Wednesday, July 22, 2020


Before yesterday, the last time TigerBlog had texted Patrick McCarthy was back on Feb. 15, when TB was in his car and Patrick was broadcasting the Princeton-Brown men's basketball game.

Princeton won 73-54, by the way. That was the game where Ethan Wright went for 21 points on 9 for 10 shooting, including 3 for 4 from three-point range. Richmond Aririguzoh and Jaelin Llewellyn had 15 each.

Anyway, it was sometime in the first half of that game. TB was listening, and he texted Patrick (when TB was at a red light) some updates of other Princeton games that day, including the two lacrosse season openers, so Patrick could get them on the air.

This is the way the conversation went:

TB: "Listening, so you need to bring your A game."
Patrick: "Oh boy. That's a lot of pressure."
TB: "Doing well so far."

Then a few moments later:

TB: "Heading into the supermarket. You can relax for a few minutes."

Of course, Patrick wasn't going to relax. Even in his mid-20s, he's already quite the pro.

And, as TB said yesterday, Patrick is a Winnipeg Jets fan. He's the only Winnipeg Jets fan he knows, and Winnipeg is 1,658 miles away from Princeton. Actually, though, it's only 1,643 miles from Patrick's house, so there is that.

Patrick's response was that as he became a hockey fan in high school, his high school baseball coach was a big Flyers fan. He didn't want to root for the Flyers, or the Rangers or Devils, so he chose the Jets.

"I decided sine they were a new team, no one could call me a front-runner and figured they'd be good eventually," he said. "Plus the fan base is so passionate. I know to TSN 1290 in Winnipeg on game days."

So there you have it.

TigerBlog mentioned yesterday why it is that people root for certain teams. Sometimes the answer is just something random like Patrick and his beloved Winnipeg Jets.

Most of the time it's driven by geography. The Princeton area is about halfway between New York and Philadelphia, so there is always a good divide between fans of both cities around here.

There are teams that are very polarizing, such as the Yankees and Cowboys. People either love them or hate them.

As for TB, he is rooting for Princeton alum Mike Ford, so if that means hoping the Yankees do well, so be it.
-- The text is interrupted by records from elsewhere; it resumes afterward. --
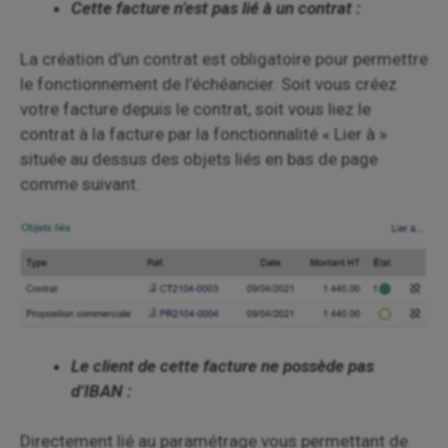
Cette facture n’est pas lié à un contrat :
La création d’un contrat est obligatoire pour permettre
le fonctionnement de l’échéancier. Soit vous créez
votre facture depuis le contrat, soit vous liez le
contrat à la facture par la fonctionnalité « Lier à »
située au dessus des objets liés en bas de page
comme suivant.
Le client de cette facture ne possède pas
d’IBAN :
Directement lié au paramétrage vous permettant de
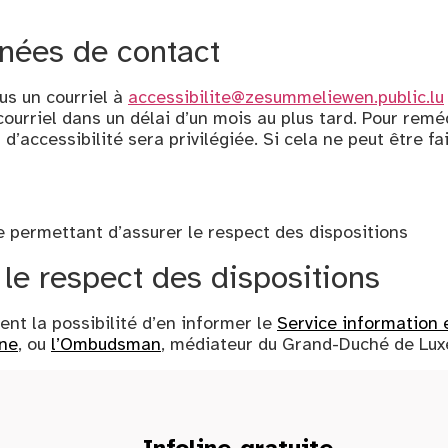
nnées de contact
us un courriel à
accessibilite@zesummeliewen.public.lu
urriel dans un délai d’un mois au plus tard. Pour remé
d’accessibilité sera privilégiée. Si cela ne peut être f
re permettant d’assurer le respect des dispositions
le respect des dispositions
nt la possibilité d’en informer le
Service information 
gne
, ou
l’Ombudsman
, médiateur du Grand-Duché de Lu
Infoline gratuite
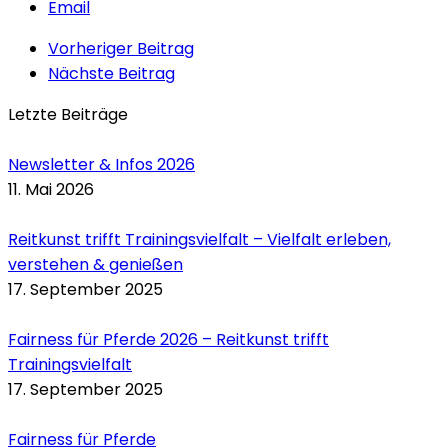
Email
Vorheriger Beitrag
Nächste Beitrag
Letzte Beiträge
Newsletter & Infos 2026
11. Mai 2026
Reitkunst trifft Trainingsvielfalt – Vielfalt erleben,
verstehen & genießen
17. September 2025
Fairness für Pferde 2026 – Reitkunst trifft
Trainingsvielfalt
17. September 2025
Fairness für Pferde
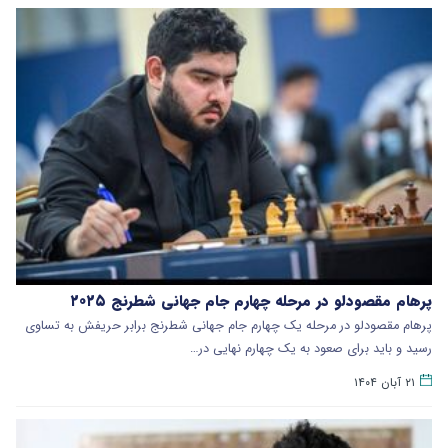
پرهام مقصودلو در مرحله چهارم جام جهانی شطرنج ۲۰۲۵
پرهام مقصودلو در مرحله یک چهارم جام جهانی شطرنج برابر حریفش به تساوی
رسید و باید برای صعود به یک چهارم نهایی در…
۲۱ آبان ۱۴۰۴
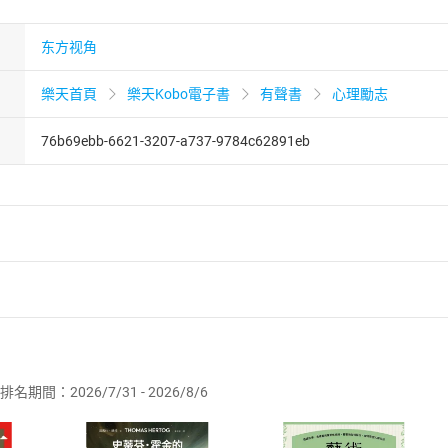
东方视角
樂天首頁
樂天Kobo電子書
有聲書
心理勵志
76b69ebb-6621-3207-a737-9784c62891eb
者保護法
第
19
條第
1
項後段
暨
通訊交易解除權合理例外情事適用
供即為完成之線上服務，經消費者事先同意始提供。」 之商品
排名期間：2026/7/31 - 2026/8/6
訂購本店鋪之商品即代表知悉本店鋪所銷售之商品為電子書，屬
取電子書，不得請求退貨退款。
品
放入
購物車
登入
帳號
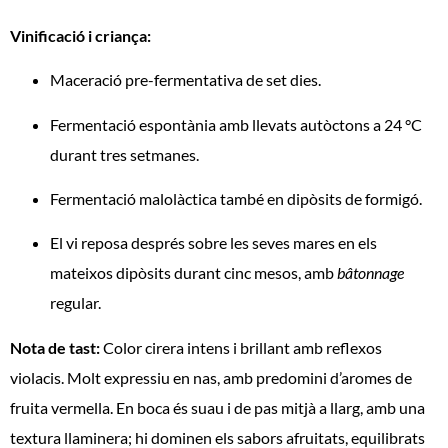
Vinificació i criança:
Maceració pre-fermentativa de set dies.
Fermentació espontània amb llevats autòctons a 24 °C
durant tres setmanes.
Fermentació malolàctica també en dipòsits de formigó.
El vi reposa després sobre les seves mares en els
mateixos dipòsits durant cinc mesos, amb
bâtonnage
regular.
Nota de tast:
Color cirera intens i brillant amb reflexos
violacis. Molt expressiu en nas, amb predomini d’aromes de
fruita vermella. En boca és suau i de pas mitjà a llarg, amb una
textura llaminera; hi dominen els sabors afruitats, equilibrats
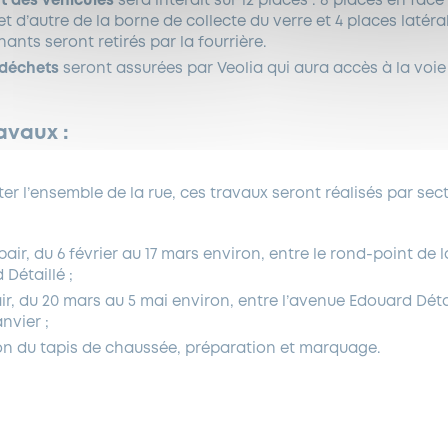
t des véhicules
sera interdit sur 12 places : 8 places en face
et d’autre de la borne de collecte du verre et 4 places latéral
ants seront retirés par la fourrière.
 déchets
seront assurées par Veolia qui aura accès à la voie 
avaux :
er l’ensemble de la rue, ces travaux seront réalisés par sect
pair, du 6 février au 17 mars environ, entre le rond-point de 
Détaillé ;
air, du 20 mars au 5 mai environ, entre l’avenue Edouard Déta
nvier ;
ion du tapis de chaussée, préparation et marquage.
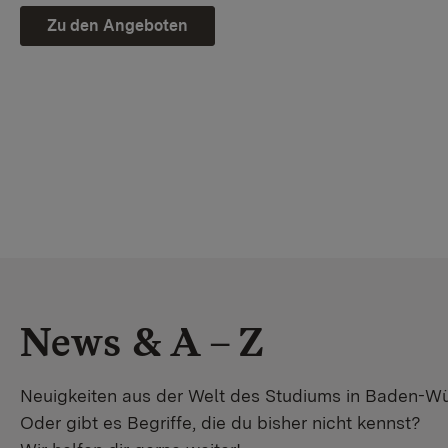
Zu den Angeboten
News & A – Z
Neuigkeiten aus der Welt des Studiums in Baden-W
Oder gibt es Begriffe, die du bisher nicht kennst?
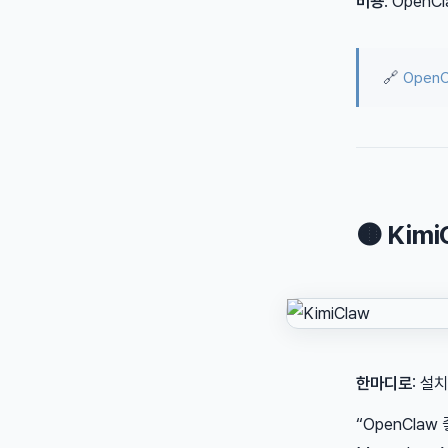
비용
: Open
🔗
Open
🟤 Kim
한마디로
: 설
“OpenCla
Of course, he's also rooting for the Phillies, because Patrick's father Tom, a former Princeton football and basketball radio voice, is the Phillies' TV play-by-play man.

The Major League Baseball season hasn't started yet, but it's almost here. TB knows that Tom has been thrilled to be back at empty Citizens Bank Park, which is where he'll be doing all of the Phils' games, home or away. 

The Phils were playing an exhibition game at Yankee Stadium Monday night and were one out away from a win when Ford absolutely crushed a home run to right. The word that the Yes Network used on Twitter to describe it was "Obliterated."
TB isn't sure why they didn't play extra innings, but the game ended in a 2-2 tie.

Ford is the only player ever to win the Ivy League Player of the Year Award and Pitcher of the Year Award. He is at the absolute right ballpark for him, as a lefthanded hitter with considerable power.

In his rookie season a year ago, Ford went from an emergency call-up during an injury deluge to a consistent, and clutch, power hitter. He finished the year with 12 home runs in 143 at-bats, and it seems like he could have a much bigger role with the team moving forward.

This is what manager Aaron Boone said to the New York Post about Ford:
“I think some people miss how good of an offensive player he is. He controls the zone and has power. I think he is a really good middle of the order major league hitter. That is how I view him, I think he is that good. For us it is a left-handed look, obviously. We are right-handed heavy. He is going to see some time because he is a lefty bat that can split up our righties a little bit.’’

As long as he is, TB can root for the Yankees.

Even if Ford ends up elsewhere, maybe TB will continue to root for the Yankees anyway. You know, because of how much Princeton head football coach Bob Surace loves them.

It seems to be as good a reason as any to root for a team, right?